Lila D. Faulhaber is a postbaccalaureate researcher working on a joint collaboration between the Gust and Shih labs at the Seattle Children’s Research Institute. She is currently investigating the mechanism of chimeric antigen receptor (CAR) T cell treatment-associated neurotoxicity using a combination of techniques such as in vivo imaging, cell culturing, and histology.

Olivia D’Costa is an undergraduate studying medical laboratory science at the University of Washington. Her work focuses on the expression of intercellular and vascular cell adhesion molecules in the brains of CAR T treated mice.

Andy Y. Shih is an associate professor at the Seattle Children’s Research Institute and the University of Washington. His laboratory investigates the mechanisms of microvascular development, function, injury and repair using in vivo imaging techniques.

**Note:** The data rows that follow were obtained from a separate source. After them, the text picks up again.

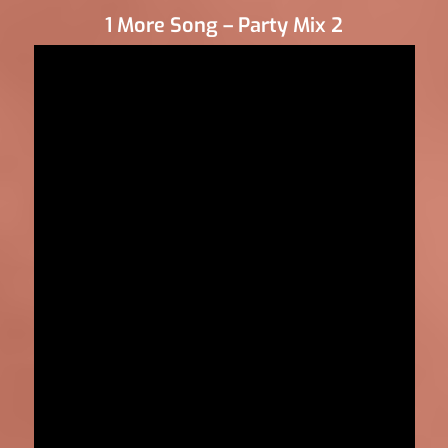
1 More Song – Party Mix 2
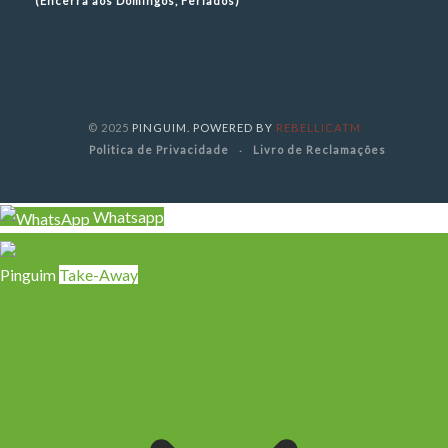
(Encerra aos Domingos, Feriados)
© 2025
PINGUIM. POWERED BY
REBELLICATM
Politica de Privacidade
Livro de Reclamações
Whatsapp
Pinguim
Take-Away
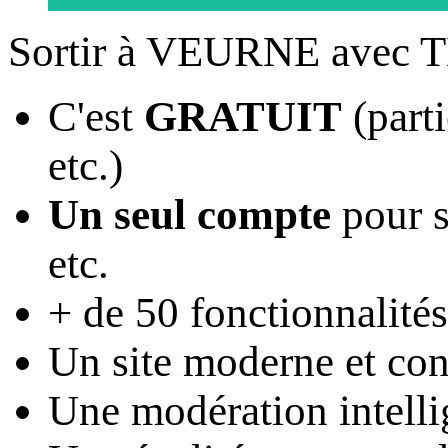
Sortir à VEURNE avec 
C'est
GRATUIT
(parti
etc.)
Un seul compte
pour s
etc.
+ de 50 fonctionnalités
Un site moderne et conv
Une modération intelli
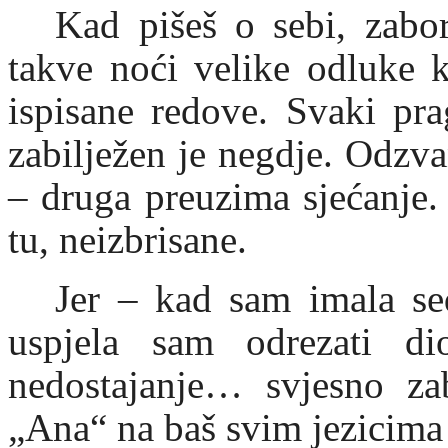
Kad pišeš o sebi, zabo
takve noći velike odluke k
ispisane redove. Svaki pra
zabilježen je negdje. Odzva
– druga preuzima sjećanje. 
tu, neizbrisane.
Jer – kad sam imala se
uspjela sam odrezati d
nedostajanje… svjesno za
„Ana“ na baš svim jezicima 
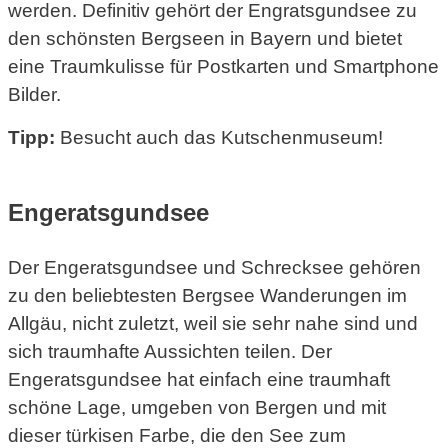
werden. Definitiv gehört der Engratsgundsee zu
den schönsten Bergseen in Bayern und bietet
eine Traumkulisse für Postkarten und Smartphone
Bilder.
Tipp:
Besucht auch das Kutschenmuseum!
Engeratsgundsee
Der Engeratsgundsee und Schrecksee gehören
zu den beliebtesten Bergsee Wanderungen im
Allgäu, nicht zuletzt, weil sie sehr nahe sind und
sich traumhafte Aussichten teilen. Der
Engeratsgundsee hat einfach eine traumhaft
schöne Lage, umgeben von Bergen und mit
dieser türkisen Farbe, die den See zum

Juliane Gust is a pediatric neurologist and physician scientist who is interested in the effects of cancer therapy and systemic inflammation on the developing brain. Her current work focuses on determining the pathomechanism of neurotoxicity associated with CAR T cell therapy. She is currently an assistant professor in the Department of Neurology at the University of Washington and Seattle Children’s Research Institute.

Disclosures

The authors declare no conflicts of interest.